Figure 2. RET kinase along with other neuroendocrine transcripts are upregulated in NEPC relative to AdCa patient samples.

A. Microarray data from the University of Washington rapid autopsy data of metastatic prostate cancer biopsies (32) were clustered based on gene expression of RET, neuroendocrine markers: CHGA and ASCL1, as well as androgen regulated genes: KLK3, AR, and NKX3–1. Upregulation of expression is represented by yellow, while downregulated genes are represented by blue. Patient samples were classified by AR and NE markers as AR+NE- (green, n=134), AR-NE- (blue, n=10), AR-NE+ (red, n=20), and AR+NE+ (purple, n=7).
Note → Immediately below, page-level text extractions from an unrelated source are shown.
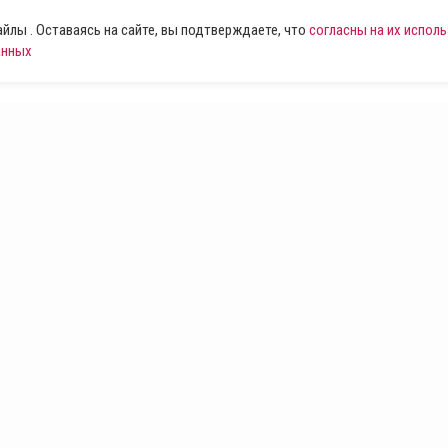
лы . Оставаясь на сайте, вы подтверждаете, что
согласны на их испол
анных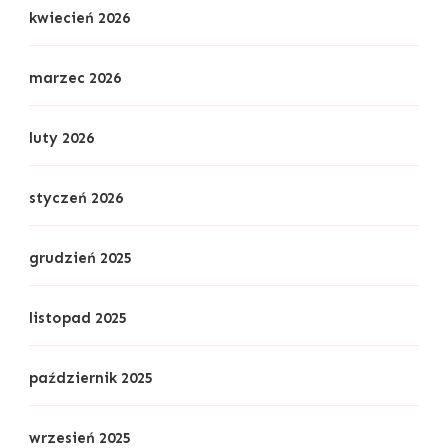
kwiecień 2026
marzec 2026
luty 2026
styczeń 2026
grudzień 2025
listopad 2025
październik 2025
wrzesień 2025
B. Pearson correlation matrix of gene expression from Figure 2A showing a correlation of RET gene expression with neuroendocrine markers and negative correlation with AR responsive markers. C. Box and whisker plot of average transcript measurements of CHGA, SYP, or RET in Adenocarcinoma (AR+NE-) versus the NEPC (AR-NE+) patients. The data is represented in Tukey plots and expression values were analyzed by Student’s t test. D. Agilent oligo array expression analysis of four neuroendocrine AR-negative LuCaP patient derived xenografts (PDX) and 20 LuCaP adenocarcinoma PDX published in Zhang et al. 2015. Clinical Cancer Research. (33) were clustered as in Figure 2A. E. Pearson correlation matrix of expression data represented in Figure 2D. F. Box and whisker plot shows an upregulation in CHGA, SYP, and RET kinase in NEPC versus AdCa PDX samples. Data is represented as in Figure 2C.